Abstract Background: Spinal muscular atrophy (SMA) is the most common neurodegenerative disease in childhood. Since motor neuron injury is mostly not reversible, early diagnosis and treatment are essential to prevent major disability. The aim of this study was to assess the impact of newborn screening (NBS) for SMA on clinical outcome. Methods: The pilot project started in January 2018 in Germany and is still ongoing. Genetic screening via PCR of the SMN1 gene from dried blood spots was implemented in the routine NBS structure. Follow-up included neurophysiological examinations, CHOP INTEND and HINE-2.Results: Among 297,163 screened children, 43 cases of SMA were identified, resulting in an incidence of 1:6910. In 21 patients with ≤3 SMN2 copies, treatment with nusinersen according to the FDA/EMA guidelines was started age 14-39 days.
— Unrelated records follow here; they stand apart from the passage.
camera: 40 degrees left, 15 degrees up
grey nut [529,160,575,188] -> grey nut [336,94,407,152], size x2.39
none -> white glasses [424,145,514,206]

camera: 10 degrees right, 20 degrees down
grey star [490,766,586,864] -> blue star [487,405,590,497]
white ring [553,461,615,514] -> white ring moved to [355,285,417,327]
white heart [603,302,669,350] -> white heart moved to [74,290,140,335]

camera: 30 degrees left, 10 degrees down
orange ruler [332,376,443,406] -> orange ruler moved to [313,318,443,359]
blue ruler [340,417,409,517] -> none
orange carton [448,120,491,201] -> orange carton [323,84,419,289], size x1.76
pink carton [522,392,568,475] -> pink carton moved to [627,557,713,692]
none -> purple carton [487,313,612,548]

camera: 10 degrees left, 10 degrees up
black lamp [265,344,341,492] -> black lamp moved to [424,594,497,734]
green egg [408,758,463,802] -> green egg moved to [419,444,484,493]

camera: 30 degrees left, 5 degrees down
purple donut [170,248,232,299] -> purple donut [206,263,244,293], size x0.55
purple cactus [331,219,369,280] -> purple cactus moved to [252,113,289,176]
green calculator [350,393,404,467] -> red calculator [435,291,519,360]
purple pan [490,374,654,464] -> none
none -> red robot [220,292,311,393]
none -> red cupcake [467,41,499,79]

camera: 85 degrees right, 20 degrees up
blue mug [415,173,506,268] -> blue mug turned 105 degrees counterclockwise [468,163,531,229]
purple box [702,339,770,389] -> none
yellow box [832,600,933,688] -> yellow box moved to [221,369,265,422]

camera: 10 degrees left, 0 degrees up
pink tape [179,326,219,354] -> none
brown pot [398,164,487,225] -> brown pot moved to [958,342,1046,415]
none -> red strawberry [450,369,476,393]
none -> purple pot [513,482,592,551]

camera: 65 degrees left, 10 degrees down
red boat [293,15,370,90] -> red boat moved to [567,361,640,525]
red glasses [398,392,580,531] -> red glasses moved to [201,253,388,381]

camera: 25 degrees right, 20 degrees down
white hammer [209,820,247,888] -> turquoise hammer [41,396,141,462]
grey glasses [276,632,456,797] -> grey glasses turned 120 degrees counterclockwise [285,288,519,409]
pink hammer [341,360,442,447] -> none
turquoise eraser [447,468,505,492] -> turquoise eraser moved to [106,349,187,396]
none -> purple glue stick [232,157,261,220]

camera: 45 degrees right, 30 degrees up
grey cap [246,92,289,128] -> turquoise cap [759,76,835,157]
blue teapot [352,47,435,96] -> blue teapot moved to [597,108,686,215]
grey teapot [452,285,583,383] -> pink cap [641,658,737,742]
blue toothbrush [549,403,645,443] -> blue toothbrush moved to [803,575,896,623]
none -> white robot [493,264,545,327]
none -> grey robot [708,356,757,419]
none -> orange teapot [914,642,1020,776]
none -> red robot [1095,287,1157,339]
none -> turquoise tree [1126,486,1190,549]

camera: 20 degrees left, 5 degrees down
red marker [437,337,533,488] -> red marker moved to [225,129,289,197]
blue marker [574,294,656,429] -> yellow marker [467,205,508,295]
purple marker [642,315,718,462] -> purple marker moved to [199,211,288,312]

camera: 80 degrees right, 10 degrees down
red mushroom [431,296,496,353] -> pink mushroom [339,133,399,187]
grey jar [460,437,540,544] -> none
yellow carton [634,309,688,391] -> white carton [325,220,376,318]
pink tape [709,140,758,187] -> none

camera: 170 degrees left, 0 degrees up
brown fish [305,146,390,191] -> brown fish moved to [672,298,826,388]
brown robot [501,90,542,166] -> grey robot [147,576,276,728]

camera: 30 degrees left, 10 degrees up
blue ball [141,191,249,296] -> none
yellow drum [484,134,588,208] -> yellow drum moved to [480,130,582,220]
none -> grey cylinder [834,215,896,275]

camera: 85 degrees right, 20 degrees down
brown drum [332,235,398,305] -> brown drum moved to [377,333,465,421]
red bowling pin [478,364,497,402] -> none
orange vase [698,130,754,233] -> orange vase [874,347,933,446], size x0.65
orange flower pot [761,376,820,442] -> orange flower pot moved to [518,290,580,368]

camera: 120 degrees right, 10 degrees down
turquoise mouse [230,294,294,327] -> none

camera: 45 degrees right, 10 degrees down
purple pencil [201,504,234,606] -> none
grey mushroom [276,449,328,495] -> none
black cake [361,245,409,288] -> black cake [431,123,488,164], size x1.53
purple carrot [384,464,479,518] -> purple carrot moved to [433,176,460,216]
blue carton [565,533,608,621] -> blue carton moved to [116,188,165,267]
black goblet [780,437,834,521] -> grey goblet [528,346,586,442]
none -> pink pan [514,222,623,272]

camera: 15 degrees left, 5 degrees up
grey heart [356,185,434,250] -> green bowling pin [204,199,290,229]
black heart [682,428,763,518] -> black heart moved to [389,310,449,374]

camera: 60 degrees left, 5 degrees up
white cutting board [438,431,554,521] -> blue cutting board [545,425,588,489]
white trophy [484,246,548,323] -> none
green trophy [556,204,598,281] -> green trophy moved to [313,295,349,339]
Median follow-up period, regarding motor milestones was 12.3 months (range 1.5-26 months). All pre-symptomatically treated patients remained asymptomatic as far as age at last examination already allows this statement. 41% of patients with 2 SMN2 copies had already early, mostly subtle signs of disease. These patients reached motor milestones, however with a certain delay. None developed respiratory symptoms. Two untreated patients with 2 SMN2 copies died. Four untreated patients with 3 SMN2 copies, one of whom was initially diagnosed with 4 SMN2 copies by a different method, developed proximal weakness at ages 6-11 months. Two siblings of babies with 4 SMN2 copies were identified with a missed diagnosis of SMA 3. Conclusion: Identification of newborns with infantile SMA improves neurodevelopmental outcome enormously. It should be introduced in all countries where therapy is available. Detection of SMA via NBS did not increase the incidence compared to the known incidence rate. Early treatment of patients with 4 SMN2 copies should be considered.